Texto apresentado —

--*--

1 de fevereiro de 2015

A Pessoa do Ano

En dónde están los profetas /que en otro tiempos nos dieron /las esperanzas y fuerzas para andar. /En las ciudades, en los campos, /Entre nosotros están. /Sencilla cosa es la muerte /difícil cosa la vida /cuando no tiene sentido ya luchar. Nos enseñaron las normas /para poder soportarnos/ y nunca nos enseñaron a amar. Ricardo Cantalapiedra

A vida religiosa como profecia
A tradição de escolher a pessoa do ano começou com a revista Time em 1927. É declarada pessoa do ano, alguém que foi admirável, que fez algo pela humanidade, que se destacou pelo seu carisma, que respondeu da maneira mais adequada aos desafios do seu tempo. Alguém que em certo sentido foi um profeta. 

Por exemplo Barack Obama foi a pessoa do ano 2008 e 2012 por ser o primeiro presidente negro dos Estados Unidos, com tudo o que isso significava num país onde a escravatura só foi abolida no século XIX e os pretos e o racismo em pleno seculo XX depois de Luther King. Em 2012 o Papa Francisco foi nomeado a pessoa do ano, pois em poucos meses conquistou a simpatia de milhões de pessoas com a sua simplicidade e os seus gestos simbólicos

Na tradição do Antigo Testamento, o profeta é o homem certo para o momento certo; é o que sabe interpretar o momento presente da vida do povo à luz da vontade de Deus, de quem se sente mensageiro, por vezes também intermediário entre Deus e os homens. É sempre um líder natural e uma pessoa carismática; tanto criticava um comportamento que não era adequado, aos olhos de Deus, como confortava e infundia esperança nas horas amargas, como o exílio da Babilónia.

Eu não era profeta, nem filho de profeta. Era pastor e cultivava frutos de sicómoros (Amós 7, 14). Ao contrário dos sacerdotes de Jerusalém e dos doutores da lei, os profetas não provinham do establishment, não tinham pedigree. Era o Espírito que aqui e ali, nos momentos em que era preciso, ia suscitando um guia para o seu povo.

--*--

[Entradas de dados guardadas]
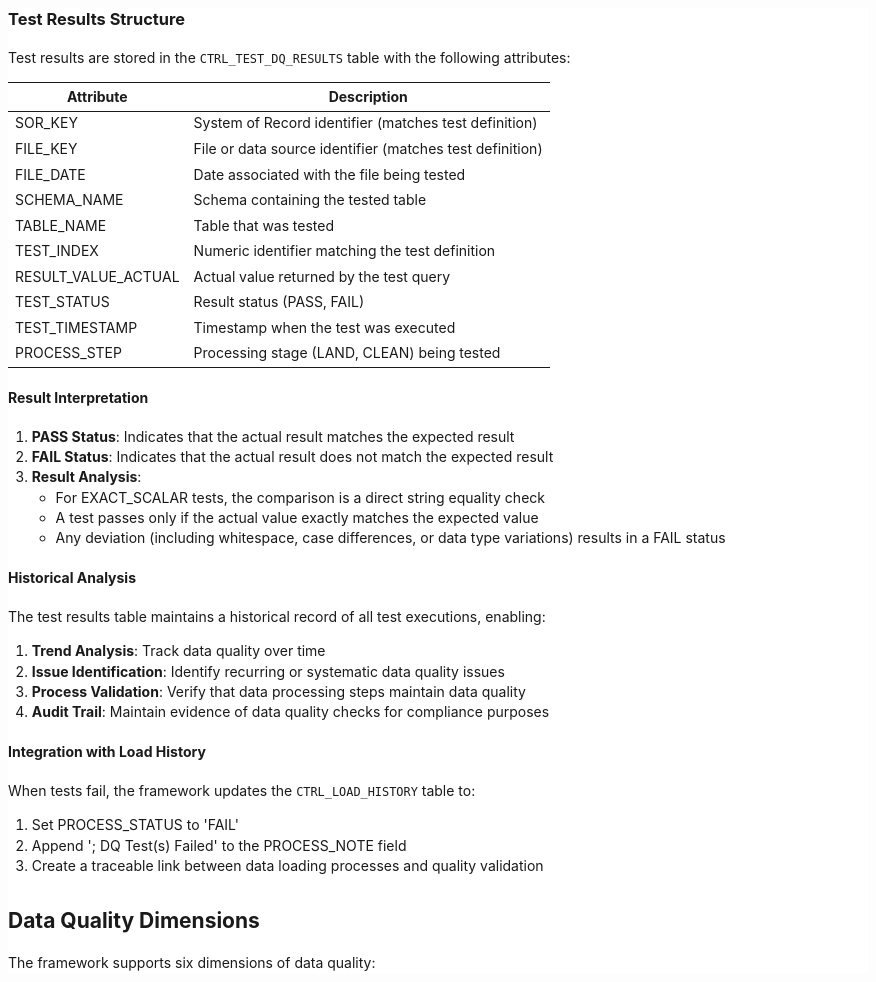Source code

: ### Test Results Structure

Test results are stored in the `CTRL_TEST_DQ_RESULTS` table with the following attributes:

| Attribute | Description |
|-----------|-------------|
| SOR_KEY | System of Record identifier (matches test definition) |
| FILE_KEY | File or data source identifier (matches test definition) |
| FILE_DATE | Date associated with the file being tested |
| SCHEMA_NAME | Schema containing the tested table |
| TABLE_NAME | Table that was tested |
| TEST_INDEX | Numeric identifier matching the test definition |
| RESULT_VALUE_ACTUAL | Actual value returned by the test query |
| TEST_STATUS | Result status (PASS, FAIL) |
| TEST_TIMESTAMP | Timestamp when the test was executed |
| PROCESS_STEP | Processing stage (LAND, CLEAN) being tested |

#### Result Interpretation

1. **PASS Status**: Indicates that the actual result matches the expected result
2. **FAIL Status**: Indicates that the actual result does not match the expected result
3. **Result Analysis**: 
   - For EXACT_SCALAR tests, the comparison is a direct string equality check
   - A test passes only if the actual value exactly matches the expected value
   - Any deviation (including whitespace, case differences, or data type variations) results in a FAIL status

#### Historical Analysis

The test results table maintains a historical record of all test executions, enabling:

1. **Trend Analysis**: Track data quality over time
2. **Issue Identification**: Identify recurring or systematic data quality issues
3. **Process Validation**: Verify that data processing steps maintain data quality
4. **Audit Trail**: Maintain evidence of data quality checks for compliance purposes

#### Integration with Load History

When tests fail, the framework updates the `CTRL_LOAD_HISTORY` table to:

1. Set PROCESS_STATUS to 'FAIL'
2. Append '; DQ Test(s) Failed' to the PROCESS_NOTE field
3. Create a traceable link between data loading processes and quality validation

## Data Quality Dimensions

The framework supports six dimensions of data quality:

--*--

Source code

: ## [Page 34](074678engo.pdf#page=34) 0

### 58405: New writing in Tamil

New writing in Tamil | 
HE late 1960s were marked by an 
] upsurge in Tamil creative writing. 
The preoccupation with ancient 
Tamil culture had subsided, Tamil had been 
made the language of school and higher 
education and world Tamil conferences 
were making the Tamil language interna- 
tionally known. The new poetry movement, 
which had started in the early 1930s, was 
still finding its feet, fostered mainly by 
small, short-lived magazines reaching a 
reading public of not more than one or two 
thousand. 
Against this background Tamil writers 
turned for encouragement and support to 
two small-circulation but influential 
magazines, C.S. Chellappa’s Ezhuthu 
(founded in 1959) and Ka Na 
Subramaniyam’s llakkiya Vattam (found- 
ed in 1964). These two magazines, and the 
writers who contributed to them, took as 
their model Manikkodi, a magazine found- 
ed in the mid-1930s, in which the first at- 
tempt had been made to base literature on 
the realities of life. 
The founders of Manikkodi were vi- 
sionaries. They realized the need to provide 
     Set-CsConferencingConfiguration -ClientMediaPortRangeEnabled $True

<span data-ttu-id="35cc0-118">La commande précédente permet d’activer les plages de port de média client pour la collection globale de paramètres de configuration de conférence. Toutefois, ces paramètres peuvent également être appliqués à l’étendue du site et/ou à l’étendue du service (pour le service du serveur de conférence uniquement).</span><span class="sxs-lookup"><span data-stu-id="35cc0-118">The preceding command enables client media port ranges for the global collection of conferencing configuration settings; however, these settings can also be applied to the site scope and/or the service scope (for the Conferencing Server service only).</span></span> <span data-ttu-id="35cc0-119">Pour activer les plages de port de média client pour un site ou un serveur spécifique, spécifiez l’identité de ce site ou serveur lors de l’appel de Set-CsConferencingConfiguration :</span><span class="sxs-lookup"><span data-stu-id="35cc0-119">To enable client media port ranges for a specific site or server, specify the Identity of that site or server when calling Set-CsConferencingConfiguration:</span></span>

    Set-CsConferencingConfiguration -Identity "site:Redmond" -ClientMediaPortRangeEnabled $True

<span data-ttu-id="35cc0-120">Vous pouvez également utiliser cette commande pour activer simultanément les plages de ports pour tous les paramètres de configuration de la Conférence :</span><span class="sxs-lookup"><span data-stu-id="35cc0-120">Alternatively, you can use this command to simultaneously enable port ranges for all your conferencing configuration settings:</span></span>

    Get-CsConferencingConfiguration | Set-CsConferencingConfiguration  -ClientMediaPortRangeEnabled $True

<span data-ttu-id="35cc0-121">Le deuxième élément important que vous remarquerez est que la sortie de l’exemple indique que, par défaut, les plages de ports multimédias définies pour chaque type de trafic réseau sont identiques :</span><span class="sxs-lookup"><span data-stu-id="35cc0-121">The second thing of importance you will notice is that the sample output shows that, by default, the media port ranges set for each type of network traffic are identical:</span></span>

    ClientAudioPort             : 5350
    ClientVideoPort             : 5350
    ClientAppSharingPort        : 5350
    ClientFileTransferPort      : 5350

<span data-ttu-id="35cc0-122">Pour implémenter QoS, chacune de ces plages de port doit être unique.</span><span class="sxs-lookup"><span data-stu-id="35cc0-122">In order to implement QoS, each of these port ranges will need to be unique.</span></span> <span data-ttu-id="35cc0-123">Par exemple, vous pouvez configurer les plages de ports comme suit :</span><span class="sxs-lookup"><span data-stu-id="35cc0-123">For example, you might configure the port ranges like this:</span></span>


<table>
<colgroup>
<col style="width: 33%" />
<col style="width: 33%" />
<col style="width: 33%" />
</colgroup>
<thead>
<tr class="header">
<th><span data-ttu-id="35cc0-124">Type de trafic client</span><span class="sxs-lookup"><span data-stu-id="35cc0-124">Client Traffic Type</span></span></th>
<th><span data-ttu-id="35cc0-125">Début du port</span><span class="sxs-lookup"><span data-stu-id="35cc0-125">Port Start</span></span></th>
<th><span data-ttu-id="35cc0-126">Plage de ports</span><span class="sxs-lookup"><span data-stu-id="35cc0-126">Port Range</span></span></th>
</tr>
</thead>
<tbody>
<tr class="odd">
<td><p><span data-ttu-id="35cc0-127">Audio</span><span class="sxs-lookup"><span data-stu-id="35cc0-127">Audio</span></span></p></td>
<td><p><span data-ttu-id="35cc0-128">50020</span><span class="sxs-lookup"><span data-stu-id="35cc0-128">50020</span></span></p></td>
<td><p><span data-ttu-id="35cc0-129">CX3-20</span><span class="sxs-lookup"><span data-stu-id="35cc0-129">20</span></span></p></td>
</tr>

--*--

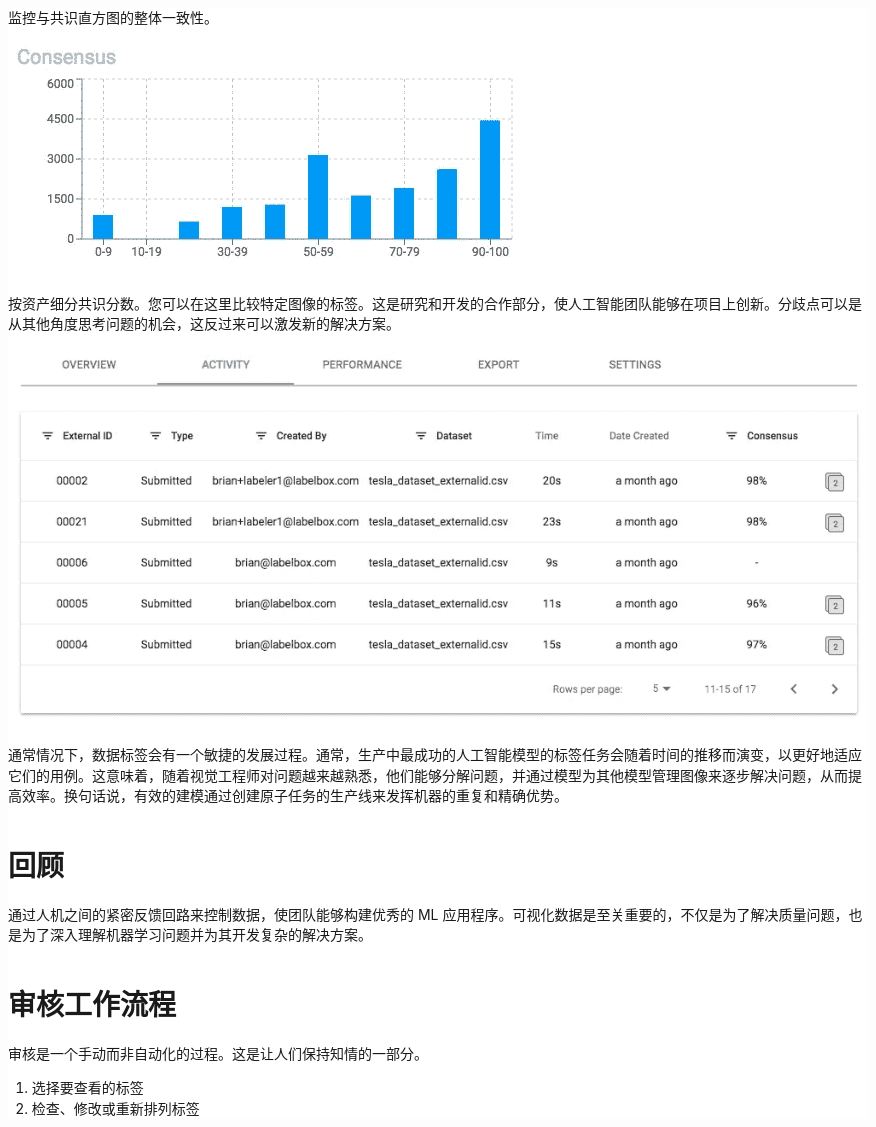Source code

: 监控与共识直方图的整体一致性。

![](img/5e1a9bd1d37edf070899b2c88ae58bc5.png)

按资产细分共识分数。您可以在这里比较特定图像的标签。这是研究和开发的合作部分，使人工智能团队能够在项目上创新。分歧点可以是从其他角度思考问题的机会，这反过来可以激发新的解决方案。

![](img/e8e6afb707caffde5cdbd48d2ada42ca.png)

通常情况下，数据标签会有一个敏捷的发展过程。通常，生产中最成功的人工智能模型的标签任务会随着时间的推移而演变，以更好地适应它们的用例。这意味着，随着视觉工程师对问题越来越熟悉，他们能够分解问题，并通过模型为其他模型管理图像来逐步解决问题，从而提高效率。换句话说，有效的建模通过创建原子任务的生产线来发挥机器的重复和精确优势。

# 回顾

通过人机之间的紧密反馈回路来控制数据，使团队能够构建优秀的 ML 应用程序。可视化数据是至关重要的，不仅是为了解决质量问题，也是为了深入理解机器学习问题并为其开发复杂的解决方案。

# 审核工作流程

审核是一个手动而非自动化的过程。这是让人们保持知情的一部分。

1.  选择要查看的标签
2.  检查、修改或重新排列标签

--*--

Instrução A — No texto sobre a pessoa do ano, por que motivo o Papa Francisco foi escolhido? Responda em uma a três frases.
Instrução B —
Diga se cada afirmação concorda com o texto sobre a pessoa do ano. Responda sim ou não e cite as palavras exatas do texto que decidem.
(i) A tradição de escolher a pessoa do ano começou com a revista Time.
(ii) Os profetas vinham do mesmo meio que os sacerdotes de Jerusalém.
(iii) O profeta apenas criticava e nunca confortava o povo.
Instrução C — Devolva, tal como está no texto sobre a pessoa do ano, o trecho que começa em "En dónde están" e segue até "foi um profeta.".
Os registos não contam para nada aqui.

Resposta A — O Papa Francisco foi escolhido porque, em poucos meses, conquistou a simpatia de milhões de pessoas com a sua simplicidade e os seus gestos simbólicos.

Resposta B —
(i) Sim: "A tradição de escolher a pessoa do ano começou com a revista Time em 1927."
(ii) Não: "os profetas não provinham do establishment, não tinham pedigree"
(iii) Não: "tanto criticava um comportamento que não era adequado, aos olhos de Deus, como confortava e infundia esperança nas horas amargas"

Resposta C —
En dónde están los profetas /que en otro tiempos nos dieron /las esperanzas y fuerzas para andar. /En las ciudades, en los campos, /Entre nosotros están. /Sencilla cosa es la muerte /difícil cosa la vida /cuando no tiene sentido ya luchar. Nos enseñaron las normas /para poder soportarnos/ y nunca nos enseñaron a amar. Ricardo Cantalapiedra

A vida religiosa como profecia
A tradição de escolher a pessoa do ano começou com a revista Time em 1927. É declarada pessoa do ano, alguém que foi admirável, que fez algo pela humanidade, que se destacou pelo seu carisma, que respondeu da maneira mais adequada aos desafios do seu tempo. Alguém que em certo sentido foi um profeta.